Visual description: pale yellow colour.
Taste and olfactory description: expressive notes of flowers and liquorice, slightly spiced, rounded and pleasurable.

City of the Savoy and the Belle Epoque

The locations and the stories of a ritual

Turin and vermouth

Historical flavours and scents

The name vermouth has origins that are both diverse and curious: one of the most plausible being that it derives from the German “Wermut”, meaning artemisia or greater wormwood, which is one of the aromatic herbs most commonly used in its composition.
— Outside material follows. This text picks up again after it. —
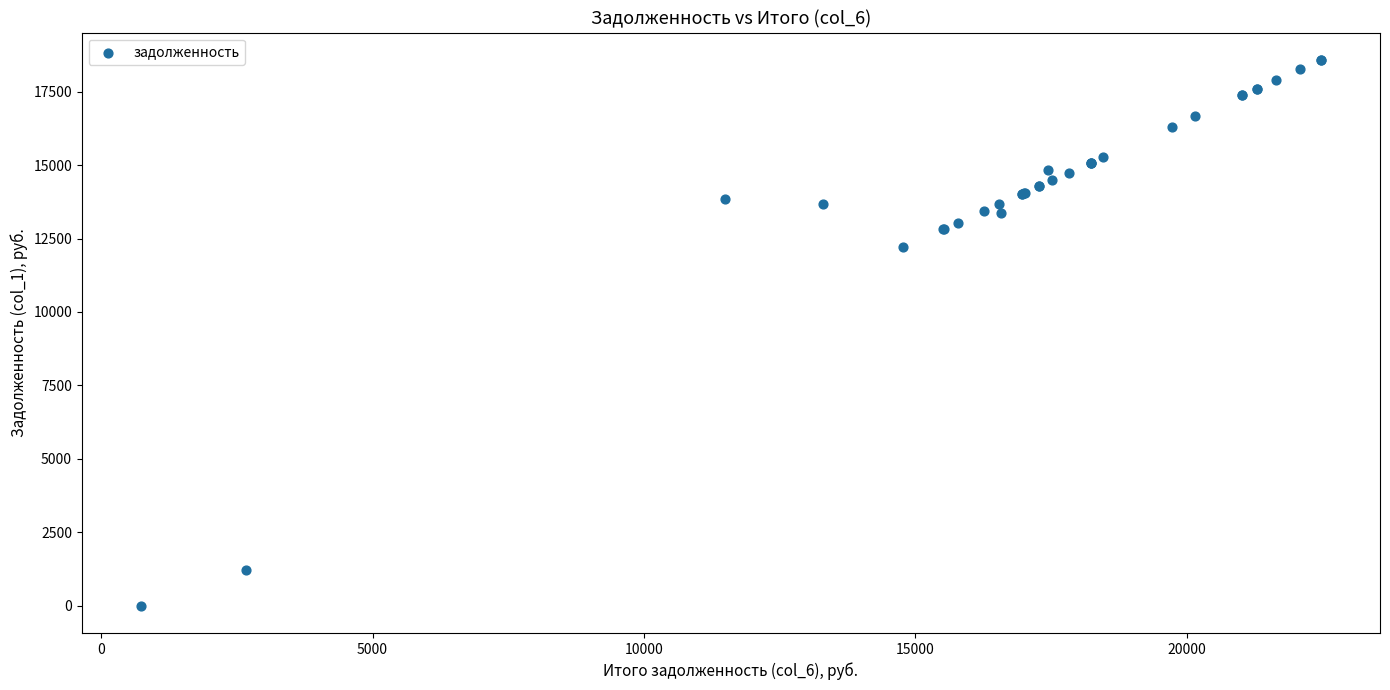

What Y value in the scatter plot is closest to 9290?

12220.6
Another dates back to the time of Louis XIV, the famous king of France, who seems to have particularly enjoyed Rosolio, a strong liqueur prepared by a confectioner from Piedmont.

This remedy soon spread among the king’s soldiers, so much so that during their travels to Germany, it was modified to “Vermuth” (from “Wehr” meaning army and “Mut” meaning courage).

However, the most recent story brings us back to Turin in 1786, to the laboratory of Antonio Benedetto Carpano, who invented the innovative recipe for the world’s most famous aperitif.

Carpano was a great lover of German literature, especially of Goethe, so much so that he decided to honour him by calling the drink Vermuth, from the German “Wermut”, or wormwood.

Carpano’s shop soon became one of the “cult”/trendy/fashionable meeting places for the people of Turin, who fell in love with vermouth at first sip: even the statesman Camillo Benso Count of Cavour and the composer Giuseppe Verdi were charmed by it.

During the so-called Belle Epoque – between 1880 and 1915 – in the city of Turin, vermouth flourished to such an extent that “Vermouth Hour” was established, a moment of conviviality that brought together politicians, musicians and artists who raised their glasses together with a “vermuttino” [little vermouth] in hand.

Even today, vermouth is synonymous with an aperitif, and has become known as a base for famous cocktail recipes but also enjoyed alone, with lemon zest and ice.

The production method

A fundamental necessity for making Vermouth di Torino is high quality wine: white or red, it must have good structure and acidity in order to blend with the spices and balance the sugar. After selecting a base alcohol, the extracts of aromatic herbs and spices, flowers, seeds, roots and barkare added, following infusion in a solution of alcohol and water for 15-20 days. They are mixed with the sugar and wine and left to rest in maturation tanks. The beverage is then filtered and bottled.